Women were also more likely to say they were burned out if they were in an individual contributor or project manager role, and showed greater concern than men about potentially contracting COVID-19 in the workplace. Gallup also found that the gender gap was just as wide with women who did not have minor children in the household as it was with those who did.

Young workers

Meanwhile, Gallup’s State of the Global Workforce report finds that workers under the age of 40 were more likely than older employees to be struggling at work during the pandemic. A larger share of these workers reported a negative life impact, lost pay, and fewer working hours.

The divide was particularly apparent for temporary or permanent job losses. Fifty-seven percent of younger workers said they had temporarily stopped working during the pandemic, compared to 47 percent of older workers. Thirty-six percent had lost a job or business, compared to 27 percent of older workers. Gallup suggests that this trend might be attributed in part to younger people being more likely to be involved in entry-level or part-time work.

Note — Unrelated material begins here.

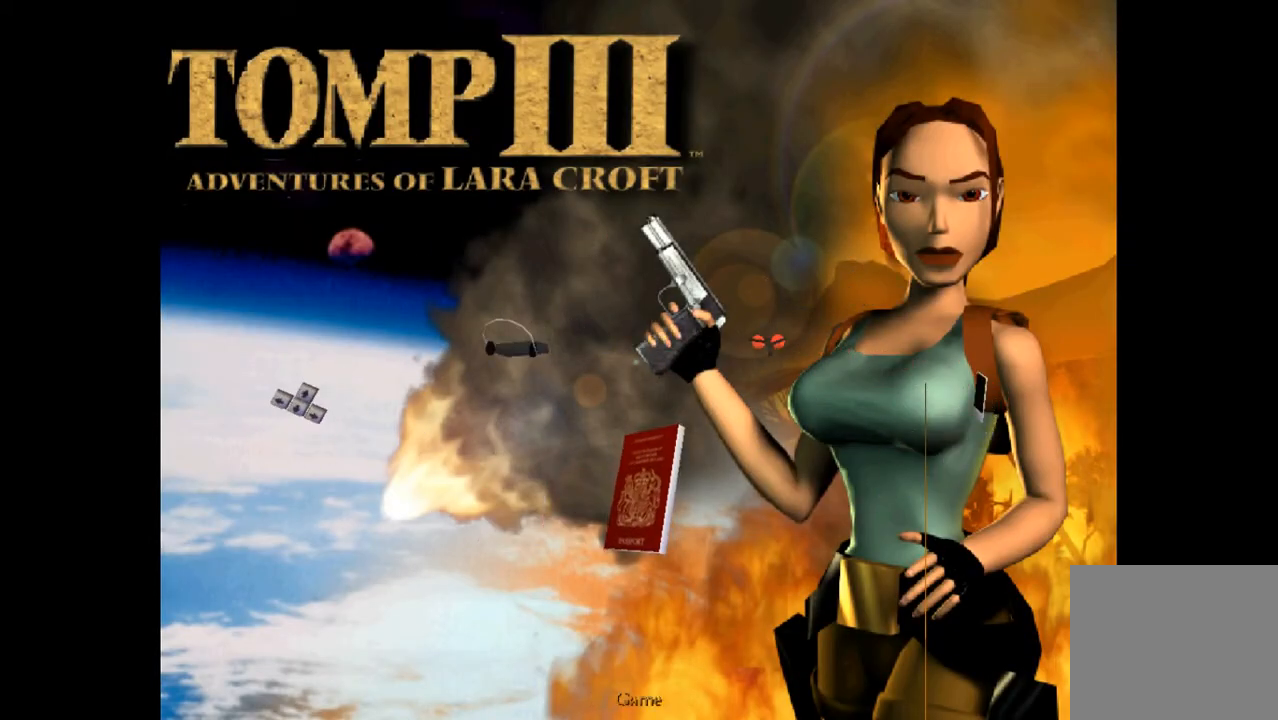
{"buttons": [], "events": [[133, "CROSS", "up"]]}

Negative emotions were elevated across all ages, but slightly higher for younger workers. Forty-four percent of younger workers said they were more stressed during the pandemic, two points higher than older workers; 26 percent said they were experiencing more anger, four points higher than younger workers.

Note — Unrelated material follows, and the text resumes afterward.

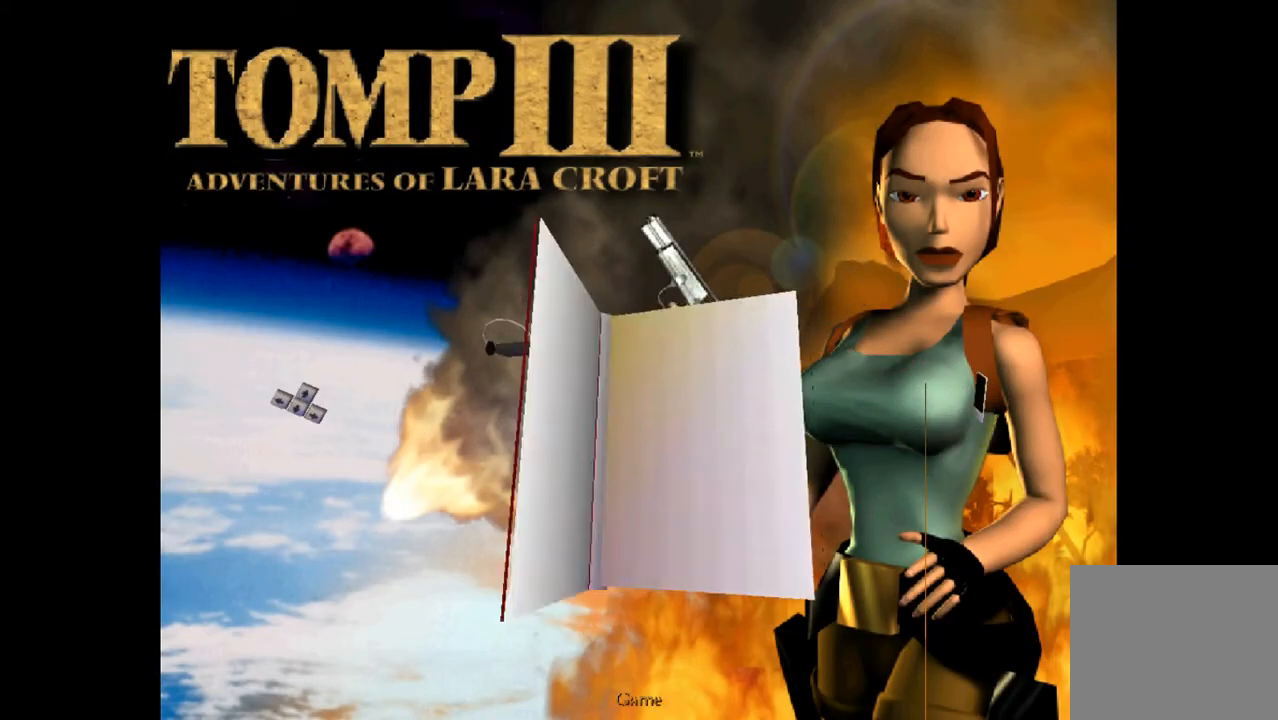
{"buttons": [], "events": []}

In addition, younger workers had lower employee engagement and were less likely to report their well-being as “thriving.”

Employer takeaways

Burnout creates several risks for employers, including the increased likelihood that an employee will need to make an emergency room visit, take sick time, or quit. Gallup says employers should also be aware that younger employees are placing more importance on a company’s support for a workers’ well-being when considering whether to take or keep a job.

Gallup recommends that employers assess their company to determine where burnout risks are highest. There are several potential contributors driving burnout, including a perception of unfair treatment, excessive workloads, unreasonable time demands, and lack of support from managers. Workers experiencing burnout may seem more exhausted, less productive, and more disengaged from their work.

To address employee well-being, Gallup recommends that employers have discussions with employees about their expectations as well as an individual worker’s needs. It says this discussion should extend to include an employee’s financial, social, and health needs.